The lofty ideal of leaving no one behind can be materialized by meaningfully engaging displaced people, people at risk of displacement and partnering with CSOs. As the Report of the UN Secretary-General’s High Level Panel on Internal Displacement (2021) makes clear, many displaced people are eager to rebuild their lives and could do so independently if they had adequate resources. Civil society organizations (CSOs) can support Governments to understand the concerns of displaced people and of people at risk of displacement to address these concerns in plans and programmes. Partnership with CSOs can also amplify the reach and impact of limited resources, promoting the effectiveness of investments in risk reduction.
NRC encourages Governments and other Global Platform participants to:
- Include, engage and partner with displaced people, people at risk of displacement and CSOs in planning and programming for DRR, climate change adaptation and development.
- Update or develop local, national and regional DRR strategies and policies with provisions on disaster displacement and human mobility, building on efforts made to achieve Target E.
- Allocate funding and ensure appropriate human resources to implement these measures in disaster prevention, preparedness, response and recovery, as well as capacity building and training, particularly at the local level.
- Designate a governmental focal point on disaster displacement to facilitate information-sharing and, as relevant, coordination within and across ministries, between the local and national level, and with civil society, affected communities and other partners.
- Implement the Words into Action Guidelines on Disaster Displacement, use the accompanying Checklist, and build capacity through the eLearning course and other training.
NRC further recommends:
- Ensure that national DRR policies and strategies are coherent with policies and strategies on climate change action, development, humanitarian assistance and protection, human rights, migration management, and refugee protection.

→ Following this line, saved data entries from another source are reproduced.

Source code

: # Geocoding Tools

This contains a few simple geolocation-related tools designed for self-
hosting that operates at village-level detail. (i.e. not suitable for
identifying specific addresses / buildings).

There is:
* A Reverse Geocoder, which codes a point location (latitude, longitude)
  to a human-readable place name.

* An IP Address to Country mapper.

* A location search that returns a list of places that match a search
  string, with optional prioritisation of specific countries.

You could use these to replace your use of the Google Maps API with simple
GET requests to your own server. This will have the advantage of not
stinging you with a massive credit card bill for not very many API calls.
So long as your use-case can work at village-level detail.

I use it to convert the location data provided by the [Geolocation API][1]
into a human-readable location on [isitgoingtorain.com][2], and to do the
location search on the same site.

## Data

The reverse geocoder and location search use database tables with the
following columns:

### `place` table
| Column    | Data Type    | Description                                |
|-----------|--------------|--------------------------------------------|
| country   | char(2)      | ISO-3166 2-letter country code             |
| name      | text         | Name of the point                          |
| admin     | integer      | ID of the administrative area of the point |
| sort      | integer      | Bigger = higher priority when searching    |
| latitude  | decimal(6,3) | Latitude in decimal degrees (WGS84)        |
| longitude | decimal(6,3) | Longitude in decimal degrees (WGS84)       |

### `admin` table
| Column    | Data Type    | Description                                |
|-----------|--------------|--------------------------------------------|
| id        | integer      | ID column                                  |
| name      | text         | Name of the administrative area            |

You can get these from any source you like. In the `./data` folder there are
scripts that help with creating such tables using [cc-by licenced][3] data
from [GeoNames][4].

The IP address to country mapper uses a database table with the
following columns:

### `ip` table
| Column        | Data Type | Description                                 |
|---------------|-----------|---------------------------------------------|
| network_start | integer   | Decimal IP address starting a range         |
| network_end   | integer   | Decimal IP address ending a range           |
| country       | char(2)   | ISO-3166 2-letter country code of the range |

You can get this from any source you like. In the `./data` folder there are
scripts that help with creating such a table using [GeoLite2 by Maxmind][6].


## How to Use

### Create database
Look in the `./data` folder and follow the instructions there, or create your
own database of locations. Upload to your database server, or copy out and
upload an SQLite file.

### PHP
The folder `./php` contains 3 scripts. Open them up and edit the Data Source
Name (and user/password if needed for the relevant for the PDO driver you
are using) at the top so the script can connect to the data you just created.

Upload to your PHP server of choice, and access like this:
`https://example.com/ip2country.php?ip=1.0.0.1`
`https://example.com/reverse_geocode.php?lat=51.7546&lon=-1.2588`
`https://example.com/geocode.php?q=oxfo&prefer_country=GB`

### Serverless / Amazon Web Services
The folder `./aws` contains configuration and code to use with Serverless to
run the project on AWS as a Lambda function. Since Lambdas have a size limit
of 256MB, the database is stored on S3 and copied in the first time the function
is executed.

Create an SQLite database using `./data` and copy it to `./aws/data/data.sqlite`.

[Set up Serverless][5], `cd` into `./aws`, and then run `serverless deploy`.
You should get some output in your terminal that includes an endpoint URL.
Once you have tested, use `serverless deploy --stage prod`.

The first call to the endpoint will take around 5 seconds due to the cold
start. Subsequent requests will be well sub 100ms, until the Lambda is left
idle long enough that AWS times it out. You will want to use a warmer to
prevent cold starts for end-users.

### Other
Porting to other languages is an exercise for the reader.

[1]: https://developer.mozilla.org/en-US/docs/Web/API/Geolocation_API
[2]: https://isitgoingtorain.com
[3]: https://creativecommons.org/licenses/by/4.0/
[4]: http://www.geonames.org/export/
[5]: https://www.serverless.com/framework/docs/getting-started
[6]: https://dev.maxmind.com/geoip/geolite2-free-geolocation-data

- Scale up the application and sharing of effective practices and learning, including the use of risk assessments, early warning systems and other preparedness measures, to ensure that disaster displacement is addressed, and related risk is reduced, in line with the Sendai Framework.
- Improve disaster displacement data collection; develop national targets and indicators on disaster displacement, for national reporting and to the Sendai Framework Monitor; and enhance access to data and evidence on risks related to disaster displacement.
NRC stands ready to assist countries to improve policy and practice on disaster displacement in partnership with displaced people and people at risk of displacement.